(Beginning of Records shown)

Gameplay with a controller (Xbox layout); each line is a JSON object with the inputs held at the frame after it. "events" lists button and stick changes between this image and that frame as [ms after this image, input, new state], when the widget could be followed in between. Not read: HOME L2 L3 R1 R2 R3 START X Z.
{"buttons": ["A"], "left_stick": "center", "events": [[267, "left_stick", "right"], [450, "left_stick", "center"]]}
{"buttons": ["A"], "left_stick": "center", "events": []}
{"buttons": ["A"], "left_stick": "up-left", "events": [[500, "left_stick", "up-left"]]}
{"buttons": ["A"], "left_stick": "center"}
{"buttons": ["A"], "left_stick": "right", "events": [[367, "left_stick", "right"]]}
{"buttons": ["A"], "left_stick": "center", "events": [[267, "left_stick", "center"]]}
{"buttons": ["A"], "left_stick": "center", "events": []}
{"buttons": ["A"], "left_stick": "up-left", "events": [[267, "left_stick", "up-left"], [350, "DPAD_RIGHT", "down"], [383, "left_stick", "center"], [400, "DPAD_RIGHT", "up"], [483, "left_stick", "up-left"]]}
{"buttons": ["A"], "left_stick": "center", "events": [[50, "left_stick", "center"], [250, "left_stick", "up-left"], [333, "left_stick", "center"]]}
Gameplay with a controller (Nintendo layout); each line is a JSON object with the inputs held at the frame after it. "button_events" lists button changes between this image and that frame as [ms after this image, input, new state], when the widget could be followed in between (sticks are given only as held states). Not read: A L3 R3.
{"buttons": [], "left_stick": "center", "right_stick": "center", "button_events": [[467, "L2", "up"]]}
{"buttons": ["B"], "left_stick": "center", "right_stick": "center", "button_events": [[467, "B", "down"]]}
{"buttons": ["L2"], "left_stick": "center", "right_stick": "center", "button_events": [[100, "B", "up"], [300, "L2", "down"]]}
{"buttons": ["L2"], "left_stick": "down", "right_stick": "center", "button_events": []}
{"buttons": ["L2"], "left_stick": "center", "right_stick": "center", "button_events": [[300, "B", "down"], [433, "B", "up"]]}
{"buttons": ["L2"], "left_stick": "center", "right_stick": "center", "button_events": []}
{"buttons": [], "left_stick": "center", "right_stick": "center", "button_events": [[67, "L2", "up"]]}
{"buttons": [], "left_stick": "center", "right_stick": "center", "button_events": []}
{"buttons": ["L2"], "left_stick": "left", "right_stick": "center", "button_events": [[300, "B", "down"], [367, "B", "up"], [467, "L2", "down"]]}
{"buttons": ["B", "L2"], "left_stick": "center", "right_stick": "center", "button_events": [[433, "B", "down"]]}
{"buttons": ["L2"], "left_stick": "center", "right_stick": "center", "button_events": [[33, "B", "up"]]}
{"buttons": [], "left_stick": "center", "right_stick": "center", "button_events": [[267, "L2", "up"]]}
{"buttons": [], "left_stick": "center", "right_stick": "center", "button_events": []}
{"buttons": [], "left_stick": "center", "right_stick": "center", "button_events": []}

(End of Records shown)

Instructions for the task: Write the listing out again in full, exactly as it stands above.

Output of the task:
Gameplay with a controller (Xbox layout); each line is a JSON object with the inputs held at the frame after it. "events" lists button and stick changes between this image and that frame as [ms after this image, input, new state], when the widget could be followed in between. Not read: HOME L2 L3 R1 R2 R3 START X Z.
{"buttons": ["A"], "left_stick": "center", "events": [[267, "left_stick", "right"], [450, "left_stick", "center"]]}
{"buttons": ["A"], "left_stick": "center", "events": []}
{"buttons": ["A"], "left_stick": "up-left", "events": [[500, "left_stick", "up-left"]]}
{"buttons": ["A"], "left_stick": "center"}
{"buttons": ["A"], "left_stick": "right", "events": [[367, "left_stick", "right"]]}
{"buttons": ["A"], "left_stick": "center", "events": [[267, "left_stick", "center"]]}
{"buttons": ["A"], "left_stick": "center", "events": []}
{"buttons": ["A"], "left_stick": "up-left", "events": [[267, "left_stick", "up-left"], [350, "DPAD_RIGHT", "down"], [383, "left_stick", "center"], [400, "DPAD_RIGHT", "up"], [483, "left_stick", "up-left"]]}
{"buttons": ["A"], "left_stick": "center", "events": [[50, "left_stick", "center"], [250, "left_stick", "up-left"], [333, "left_stick", "center"]]}
Gameplay with a controller (Nintendo layout); each line is a JSON object with the inputs held at the frame after it. "button_events" lists button changes between this image and that frame as [ms after this image, input, new state], when the widget could be followed in between (sticks are given only as held states). Not read: A L3 R3.
{"buttons": [], "left_stick": "center", "right_stick": "center", "button_events": [[467, "L2", "up"]]}
{"buttons": ["B"], "left_stick": "center", "right_stick": "center", "button_events": [[467, "B", "down"]]}
{"buttons": ["L2"], "left_stick": "center", "right_stick": "center", "button_events": [[100, "B", "up"], [300, "L2", "down"]]}
{"buttons": ["L2"], "left_stick": "down", "right_stick": "center", "button_events": []}
{"buttons": ["L2"], "left_stick": "center", "right_stick": "center", "button_events": [[300, "B", "down"], [433, "B", "up"]]}
{"buttons": ["L2"], "left_stick": "center", "right_stick": "center", "button_events": []}
{"buttons": [], "left_stick": "center", "right_stick": "center", "button_events": [[67, "L2", "up"]]}
{"buttons": [], "left_stick": "center", "right_stick": "center", "button_events": []}
{"buttons": ["L2"], "left_stick": "left", "right_stick": "center", "button_events": [[300, "B", "down"], [367, "B", "up"], [467, "L2", "down"]]}
{"buttons": ["B", "L2"], "left_stick": "center", "right_stick": "center", "button_events": [[433, "B", "down"]]}
{"buttons": ["L2"], "left_stick": "center", "right_stick": "center", "button_events": [[33, "B", "up"]]}
{"buttons": [], "left_stick": "center", "right_stick": "center", "button_events": [[267, "L2", "up"]]}
{"buttons": [], "left_stick": "center", "right_stick": "center", "button_events": []}
{"buttons": [], "left_stick": "center", "right_stick": "center", "button_events": []}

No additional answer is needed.